The Nazis took power in early 1933, and their anti-Semitism soon affected the daily life of all German Jews. Government decrees limited Jews’ ability to work professionally and to use public facilities. On the 1st of April 1933 the Nazis declared a boycott of Jewish businesses, tradesmen, craftsmen, lawyers and doctors. This was the beginning of a process whereby Jews were squeezed out of the economy, excluded from society, persecuted and ultimately destroyed. As a part of this, the wider German population was subjected to intensive anti-Semitic propaganda. The Jews were blamed for the run-away inflation of the Weimar Republic and for Germany’s defeat in WW1 and the ensuing humiliation. It was claimed that only by eradicating Jews could Germany rise again.
My mother Lore wanted to become a doctor but by the time she passed her School Leaving Certificate in Easter 1933 all Jewish students were forbidden to enter university. Her talent for languages offered another possible career and she sought help from Victor Klemperer to become a translator, but this too was disallowed for Jewish students. She would later become a translator in England. Concerned for her safety, my grandparents sent her abroad for more education and
she travelled to Montpelier in southern France where she studied French language and literature. By the time she returned to Dresden, Lore had become proficient enough in French to offer tuition from home.
Lore’s uncle, Sofie’s brother, was also a dental surgeon and lived only a few houses away Whilst she had been in France, he had taken his wife and young child to settle in Palestine. This was partly because in 1933 the Nazi regime and the Jewish League had concluded the Haavara Agreement, under the terms of which German Jews were encouraged to settle there, able to take their money and belongings. By the end of 1933, of the 600,000 Jews in Germany, 100,000 had emigrated to Palestine. My grandparents waivered at length over this option and Erich found a willing buyer for his practice. However, as Victor Klemperer wrote: ’He (Isakowitz) has been considering emigration to Palestine for some time.

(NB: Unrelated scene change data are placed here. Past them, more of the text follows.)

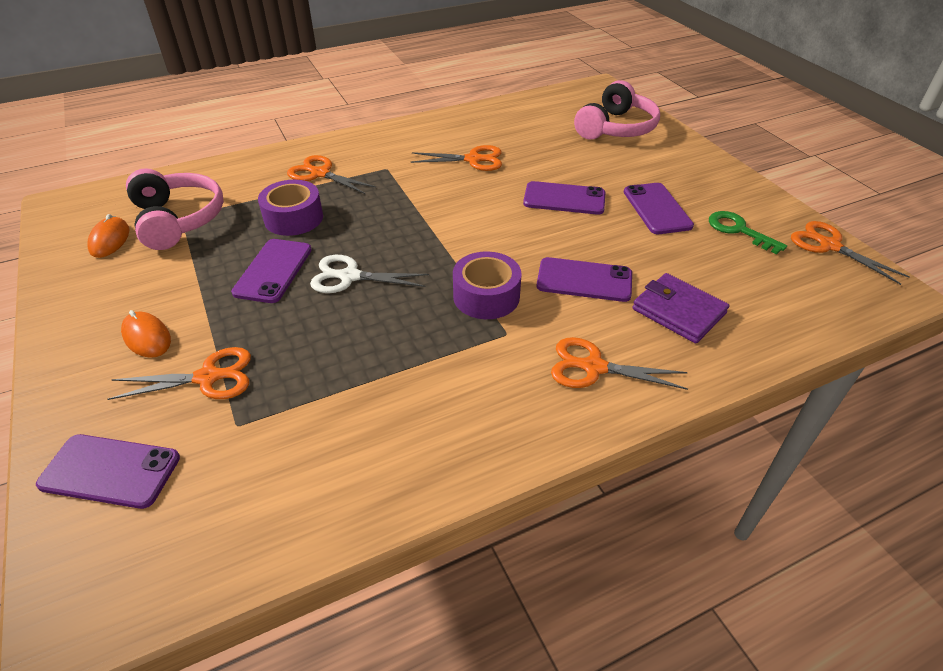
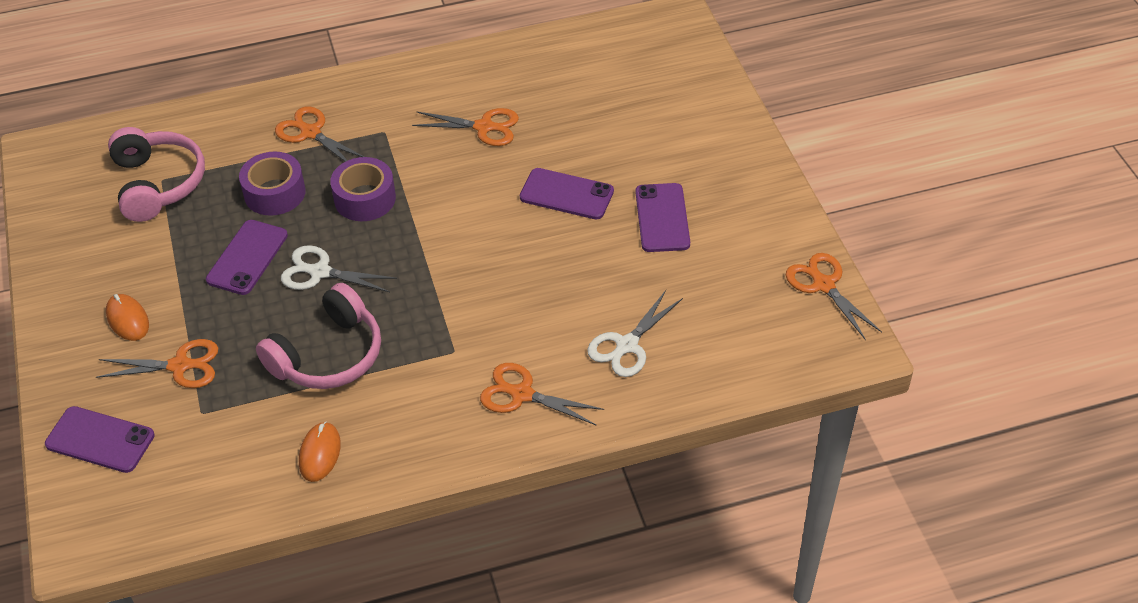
camera: 10 degrees right, 5 degrees up
orange mouse [87,214,129,258] -> orange mouse moved to [299,422,341,482]
purple tape [453,251,522,319] -> purple tape moved to [330,157,396,221]
purple phone [537,257,632,302] -> none
pink headphones [574,80,660,140] -> pink headphones moved to [256,283,381,389]
purple wallet [632,273,729,343] -> white scissors [587,290,683,377]
green key [709,211,787,254] -> none

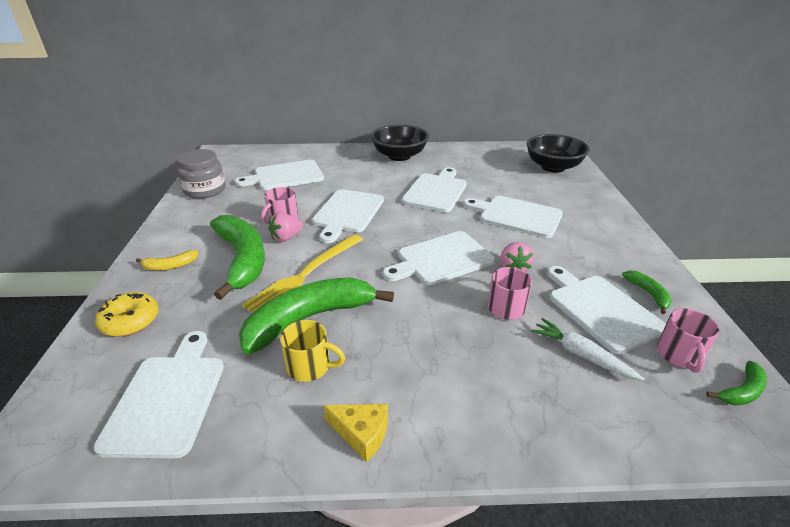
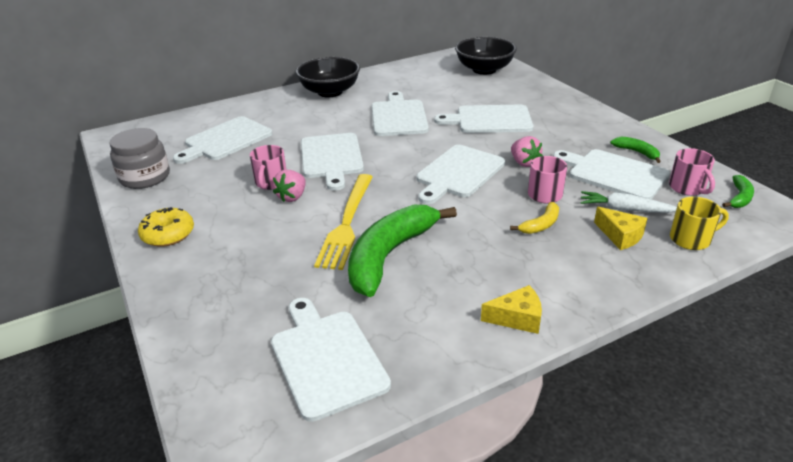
camera: 25 degrees left, 0 degrees up
yellow donut [95,292,159,337] -> yellow donut moved to [138,207,194,247]
yellow banana [136,250,199,271] -> yellow banana moved to [510,202,559,234]
green banana [210,215,265,300] -> none
yellow mug [280,320,345,382] -> yellow mug moved to [670,196,729,250]
none -> yellow cheese [594,207,648,250]

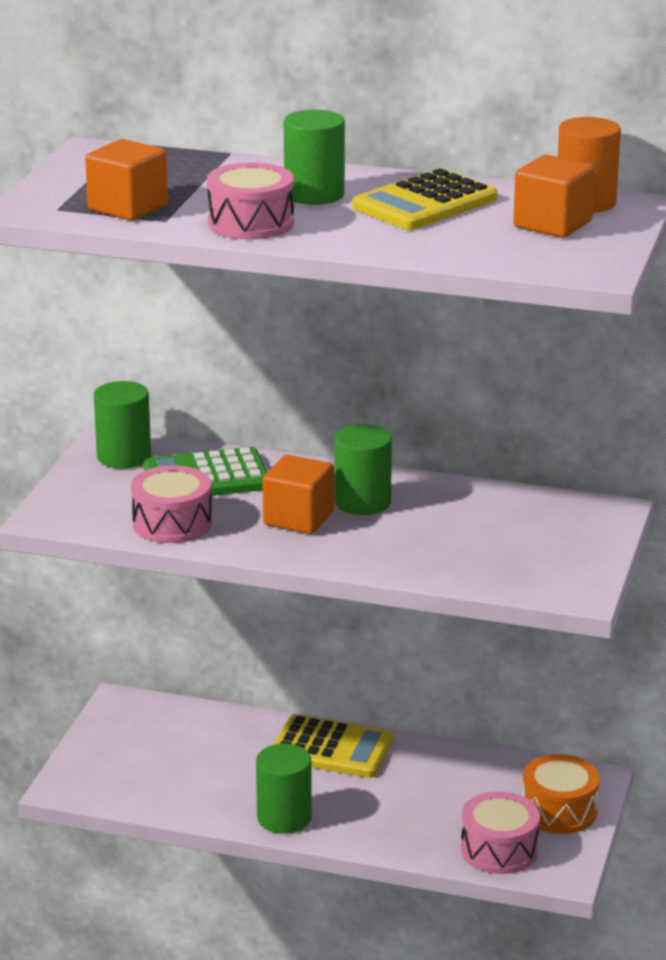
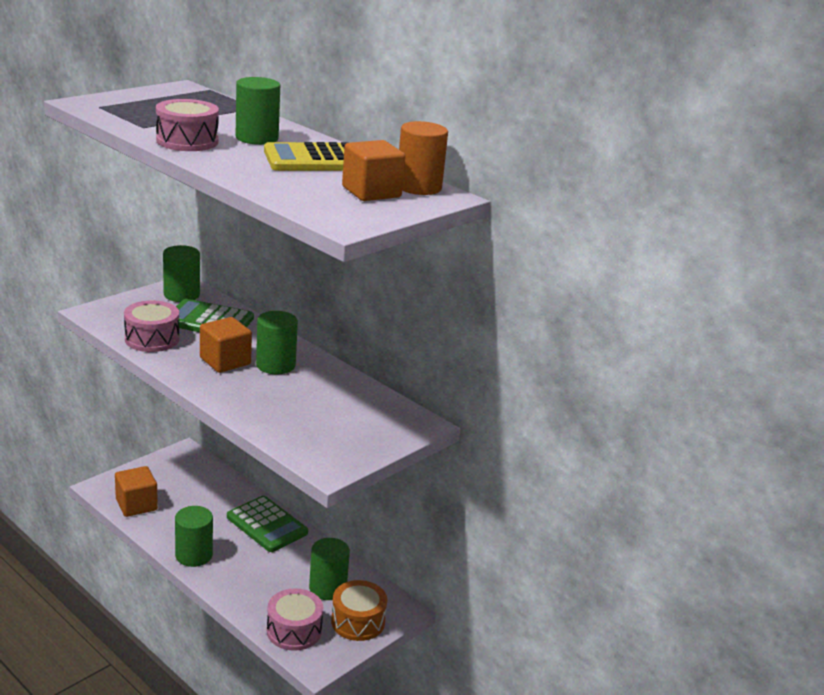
camera: 25 degrees right, 0 degrees up
orange cube [85,139,168,221] -> orange cube moved to [115,466,158,517]
yellow calculator [273,714,393,778] -> green calculator [227,496,308,552]
none -> green cylinder [309,538,350,600]

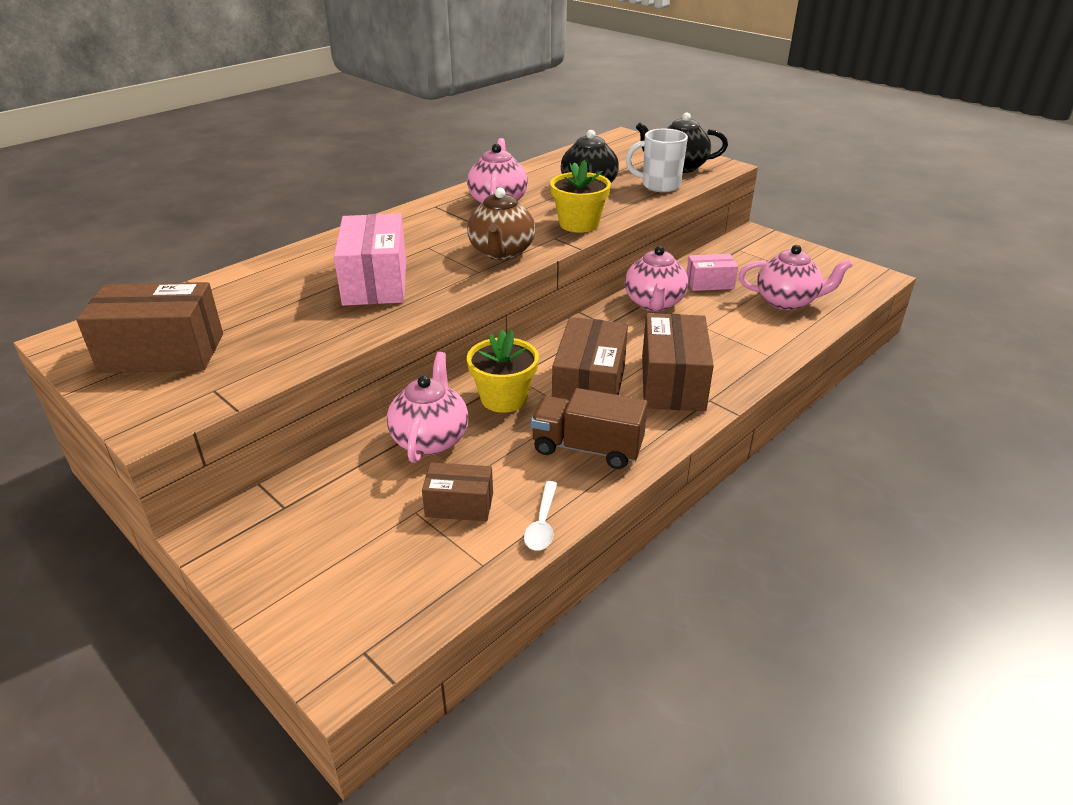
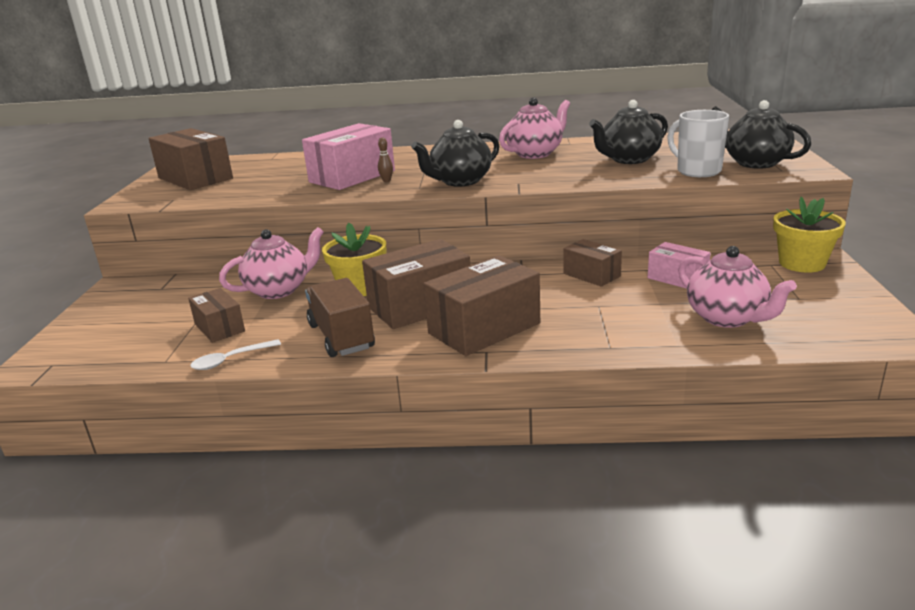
camera: 50 degrees right, 10 degrees down
brown teapot [467,188,535,260] -> black teapot [411,120,499,187]
yellow flower pot [550,160,611,233] -> yellow flower pot moved to [773,197,846,273]
pink teapot [625,246,688,311] -> brown box [563,239,622,287]
none -> brown bowling pin [378,137,393,182]

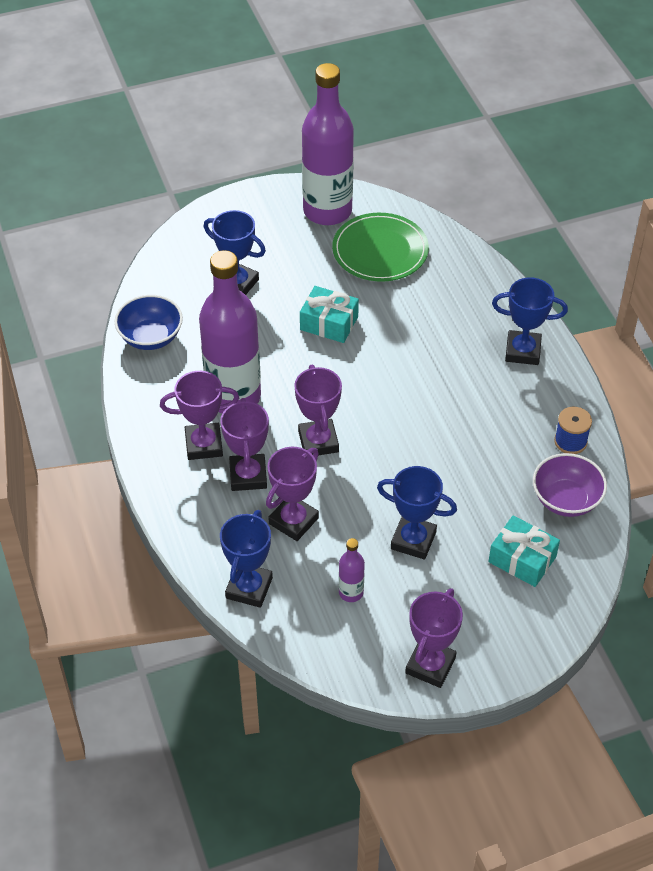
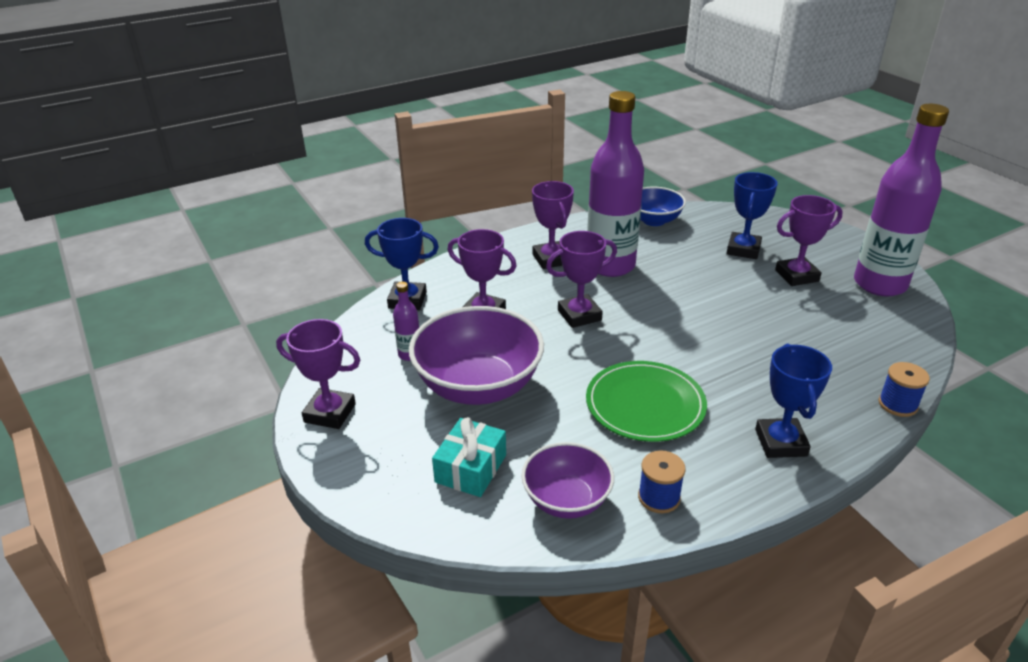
camera: 80 degrees right, 15 degrees down
purple trophy [220,398,269,491] -> purple trophy moved to [775,195,843,286]
turquoise gift [300,286,359,343] -> none
green plate [332,213,429,282] -> green plate moved to [586,361,707,442]
blue trophy [377,466,457,560] -> purple bowl [409,306,544,405]
none -> blue spool [879,362,930,417]

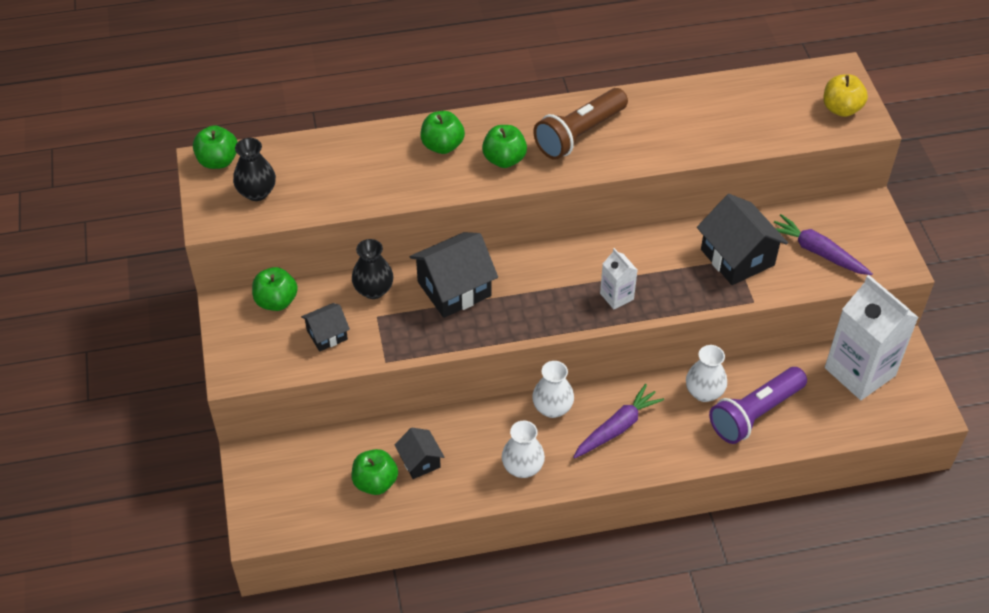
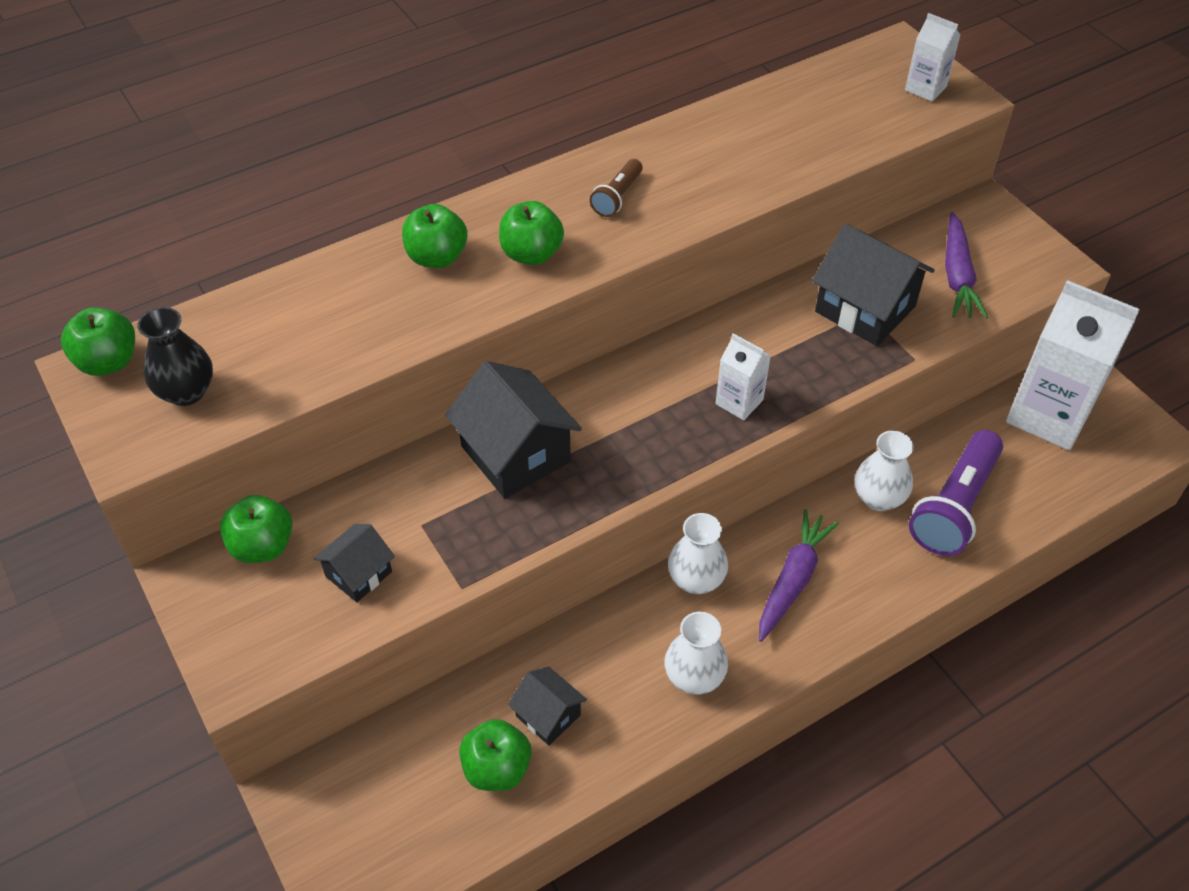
camera: 20 degrees left, 0 degrees up
black vase [352,239,393,299] -> none
black house [410,232,498,318] -> black house turned 75 degrees counterclockwise [445,361,582,498]
brown flashlight [533,88,628,160] -> brown flashlight [590,159,643,217], size x0.51
purple carrot [774,214,873,275] -> purple carrot turned 105 degrees counterclockwise [945,212,988,319]
yellow apple [823,74,868,117] -> white carton [905,13,960,102]

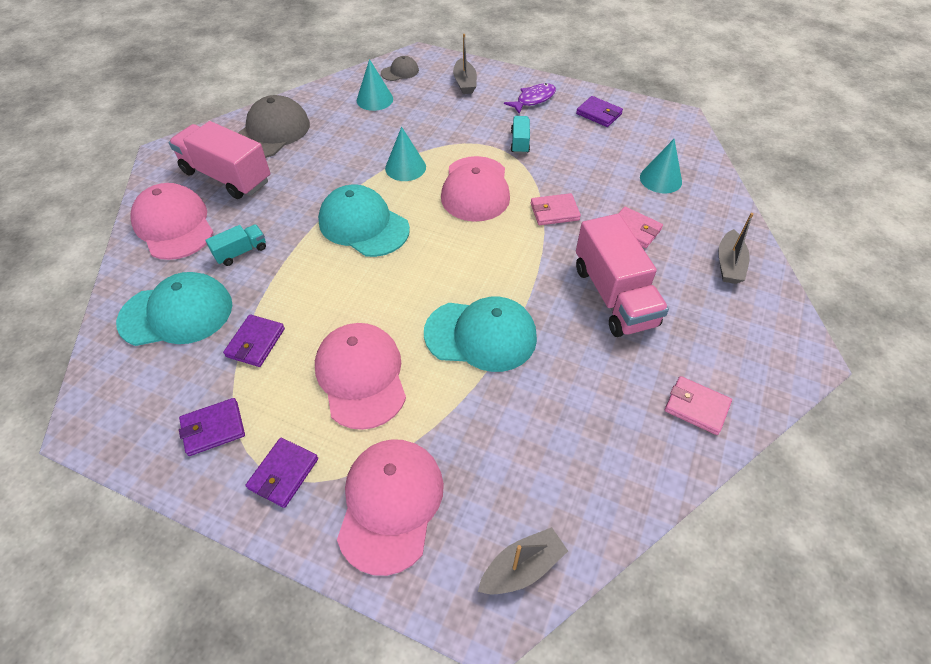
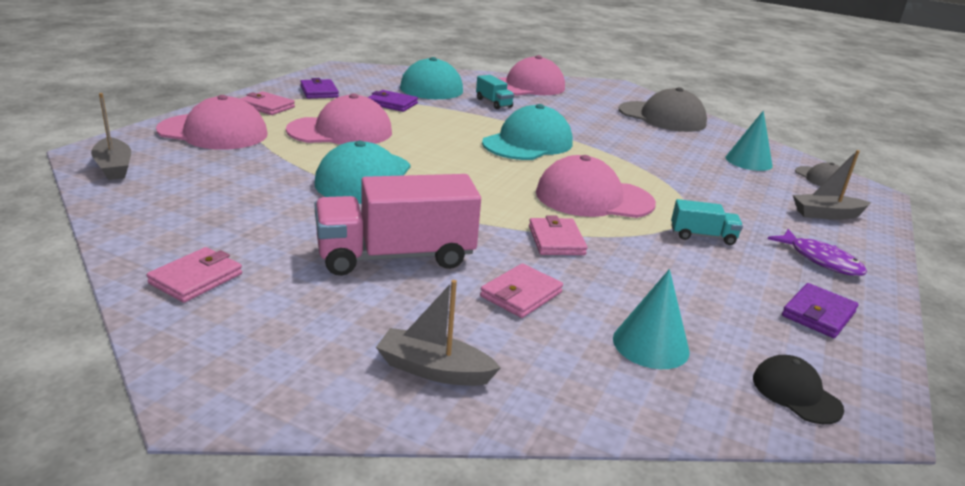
camera: 90 degrees right, 25 degrees down
pink truck [169,121,270,199] -> none
purple wallet [246,438,318,508] -> pink wallet [240,92,295,115]
turquoise cone [385,127,426,181] -> none
none -> black cap [753,355,844,424]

An Aryan has long wanted to buy his practice from him for 15,000M. He at last decides on this sale – with the heaviest of hearts, because in Palestine there is said to be at least one doctor in every house – when at the last moment such sales of Jewish practices are forbidden…’ The regime then further discouraged emigration by restricting the amount of money Jews could take from German banks and imposing high emigration taxes.
My mother used to tell me that I was like her mother, my grandmother. I had the same reddish hair, the same squint and the same ruthless determination to get my own way. It was my grandmother Sofie (centre, next to the car, with a seated Eva Klemperer) who effectively enabled her family to find refuge in England. From late 1934 Sophie petitioned the Home Office (top right) for permission for Erich to practice as a dental surgeon in London. They gathered together numerous letters of recommendation to counter the highly protectionist British professional regulations. Ultimately, she went to London in person to petition for Erich to be able to practice without having to take examinations. I suspect that her former British manfriend helped with this, as did her fluent English, elegance and forthright manner. She succeeded.
In order to leave Dresden, the Nazi regime demanded a shocking amount of both meticulous paperwork and payments. The family had to make a list of absolutely everything they possessed, from the Bauhaus coffee table (top right) to wine glasses (bottom right) and soup tureens (bottom left). Every item in the Werderstrasse flat and the dental practice was valued and charged for. They had to sell Erich’s practice and many possessions to raise the money. Somewhere between April and June 1936 (both Klemperer and I am a little unclear here) the Isakowitz family took leave of their beloved Dresden and fled Nazi Germany for life in Britain.